What is needed –
Reproduce every line of the data below verbatim, keeping the original order, spelling, and punctuation.

<<<<

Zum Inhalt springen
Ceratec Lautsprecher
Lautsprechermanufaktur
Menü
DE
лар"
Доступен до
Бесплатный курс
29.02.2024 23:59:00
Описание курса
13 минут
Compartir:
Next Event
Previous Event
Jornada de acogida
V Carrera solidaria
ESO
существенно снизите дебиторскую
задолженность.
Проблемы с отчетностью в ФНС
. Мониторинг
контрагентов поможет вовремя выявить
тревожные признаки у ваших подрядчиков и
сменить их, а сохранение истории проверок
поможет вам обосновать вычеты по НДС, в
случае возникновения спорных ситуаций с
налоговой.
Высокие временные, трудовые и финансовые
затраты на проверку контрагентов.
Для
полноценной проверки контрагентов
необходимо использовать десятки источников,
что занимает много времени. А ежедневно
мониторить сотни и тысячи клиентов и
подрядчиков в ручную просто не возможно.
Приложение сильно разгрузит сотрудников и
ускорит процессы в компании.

>>>>

Answer to this problem –
Zum Inhalt springen
Ceratec Lautsprecher
Lautsprechermanufaktur
Menü
DE
лар"
Доступен до
Бесплатный курс
29.02.2024 23:59:00
Описание курса
13 минут
Compartir:
Next Event
Previous Event
Jornada de acogida
V Carrera solidaria
ESO
существенно снизите дебиторскую
задолженность.
Проблемы с отчетностью в ФНС
. Мониторинг
контрагентов поможет вовремя выявить
тревожные признаки у ваших подрядчиков и
сменить их, а сохранение истории проверок
поможет вам обосновать вычеты по НДС, в
случае возникновения спорных ситуаций с
налоговой.
Высокие временные, трудовые и финансовые
затраты на проверку контрагентов.
Для
полноценной проверки контрагентов
необходимо использовать десятки источников,
что занимает много времени. А ежедневно
мониторить сотни и тысячи клиентов и
подрядчиков в ручную просто не возможно.
Приложение сильно разгрузит сотрудников и
ускорит процессы в компании.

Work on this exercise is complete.